Un refuge pour les victimes de la dioxine

Situé à Van Canh, à 11 km d’Hanoï, le Village de l’Amitié est probablement l’un des plus beaux symboles de coopération internationale. Pourtant, on ne peut s’empêcher d’avoir un pincement au cœur en le visitant. Milieu de vie de 120 enfants et vétérans souffrant de problèmes de santé sévères reliés à l’agent orange, le Village est la preuve tangible que les Vietnamiens vivent encore avec les fantômes de la guerre.

Isabelle Larose Dossier Média, Stage au Vietnam

Entre les salles de classe et la clinique déambulent de jeunes vietnamiens à la tête ou aux yeux surdimensionnés. D’autres, à l’allure physique normale, éprouvent des problèmes psychologiques. Certains se déplacent en chaise roulante, d’autres ne peuvent se mouvoir seuls.

Pourtant, ces enfants sont considérés comme chanceux. Premièrement parce que parmi les 300 000 jeunes vietnamiens malades, plusieurs n’auront jamais accès à de l’aide, faute de ressources disponibles. Deuxièmement,  le Village de l’Amitié de Van Canh est probablement le plus gros et le mieux adapté des 63 centres dédiés aux victimes de l’agent orange. Avec ses dix maisons servant à loger les victimes et le personnel, son centre médical, sa cafétéria et ses nombreuses salles de classe, le Village de l’Amitié est un milieu de vie où plus de 60 employés et bénévoles mettent la main à la pâte. «Chaque province du Viêt-Nam a un centre pour accueillir les victimes de l’agent orange. Souvent, ces centres sont petits et les victimes ne peuvent pas y coucher ni recevoir des traitements», explique le directeur du Village de l’Amitié, Dang Vu Dung.

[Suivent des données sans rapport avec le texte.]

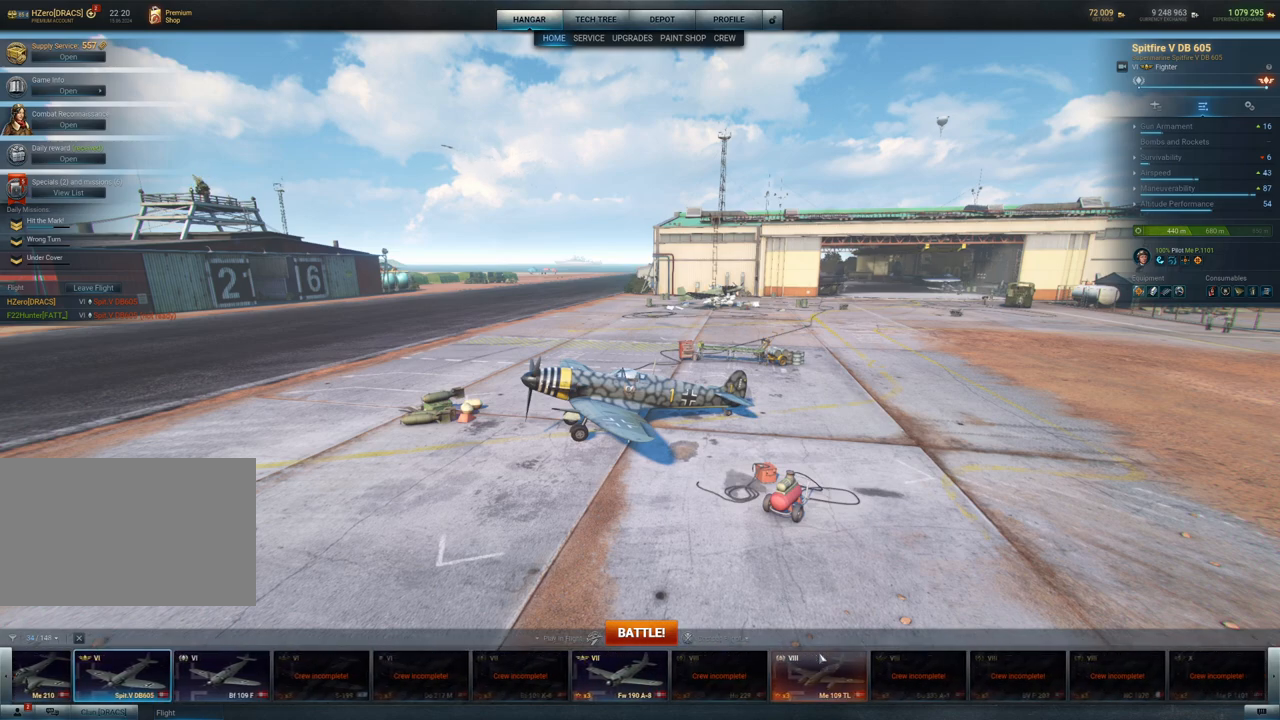
{"keys": [], "mouse": [], "mouse_move": "still", "events": []}
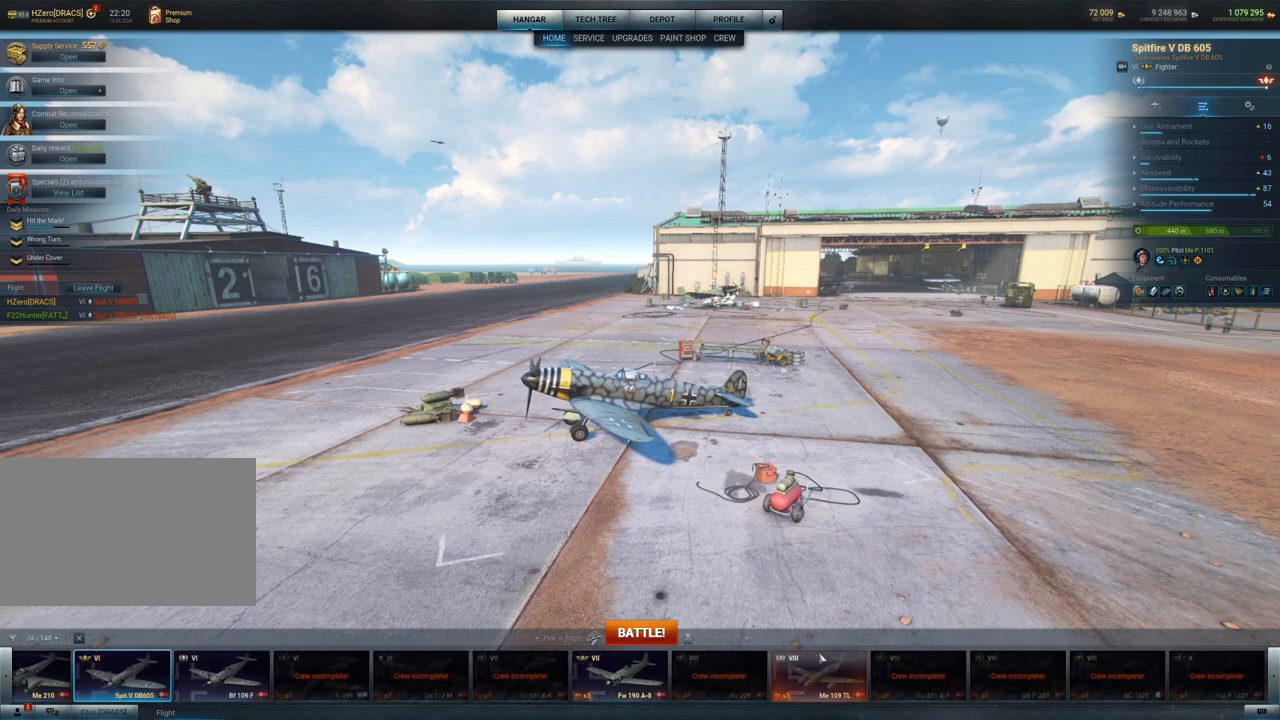
{"keys": [], "mouse": [], "mouse_move": "still", "events": []}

Réconcilier les anciens combattants

agent-orange-dioxine-vietnam Le Village de l’Amitié de Van Canh est le résultat d’un projet de réconciliation entre les anciens combattants, alliés ou ennemis d’hier. Le projet a été mis sur pied en 1988 par George Mizo, un vétéran de l’armée américaine. Des anciens combattants de plusieurs pays se sont joints au projet en finançant la création d’un village qui viendrait en aide aux Vietnamiens qui vivent encore avec les conséquences de la guerre. En organisant des campagnes de financement partout à travers le monde, ils permettent aujourd’hui le bon fonctionnement du Village sans que les familles n’aient à débourser un sou.

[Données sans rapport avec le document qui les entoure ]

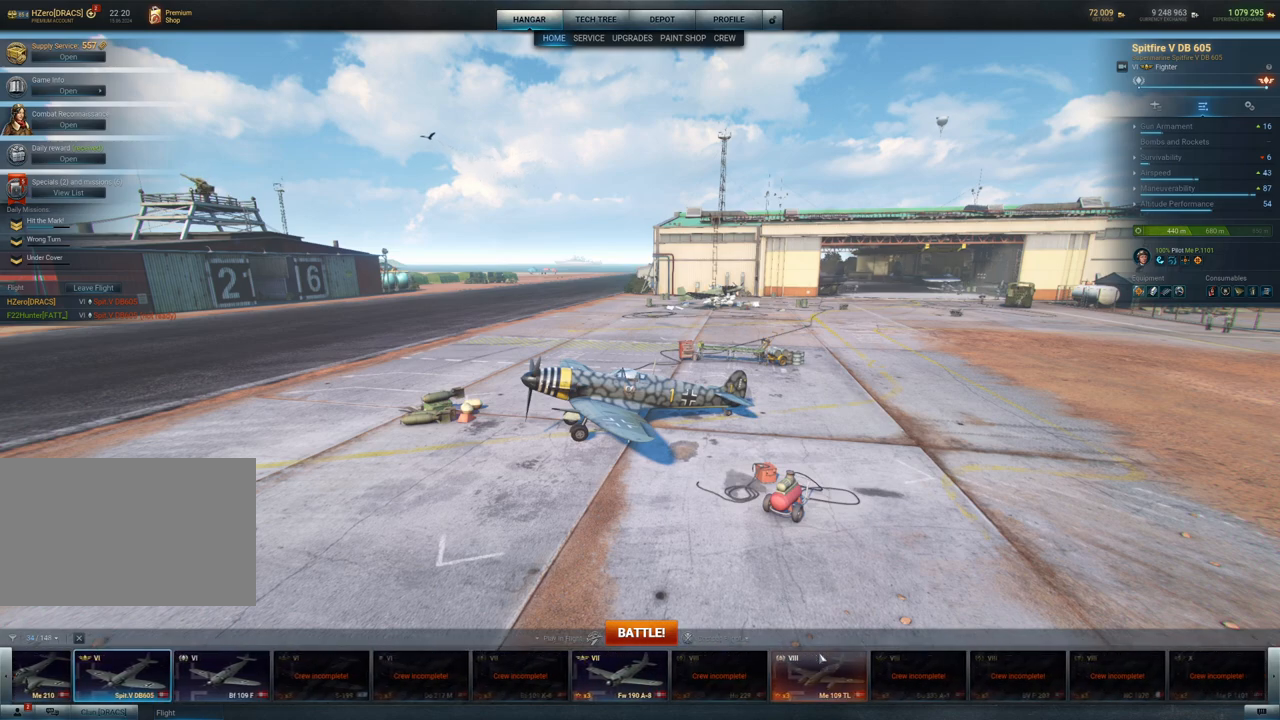
{"keys": [], "mouse": [], "mouse_move": "still", "events": []}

Habituellement pensionnaires du Village durant deux ou trois ans, les victimes apprennent un métier qui leur assurera une autonomie financière. Cet apprentissage peut également être salvateur pour la famille des victimes qui comptent souvent plus d’un membre souffrant de problèmes de santé causés par la dioxine. «J’ai déjà visité une famille qui comptait dix enfants malades de l’agent orange. À chaque nouvelle grossesse, le père espérait la naissance d’un enfant en santé qui pourrait travailler et faire vivre sa famille. Cela n’est jamais arrivé. C’est donc la mère qui avait le poids de la famille sur les épaules et qui devait assurer sa survie», raconte le vice-président de l’Association vietnamienne des victimes de l’agent orange (VAVA), Nguyen Trong Nhan.

Éducation adaptée

Dans la classe d’informatique, les élèves apprennent à utiliser différents logiciels. Dans la pièce suivante, une dizaine de jeunes Vietnamiens reproduisent des photos en brodant minutieusement sur un tissu. Quelques mètres plus loin, des jeunes filles fabriquent des fleurs avec du tissus. Leurs petits doigts créent avec une dextérité épatante des objets qui seront vendus pour financer le Village. Au terme de leur séjour, les adolescents reçoivent une atttestation qui  certifie leur capacité à travailler.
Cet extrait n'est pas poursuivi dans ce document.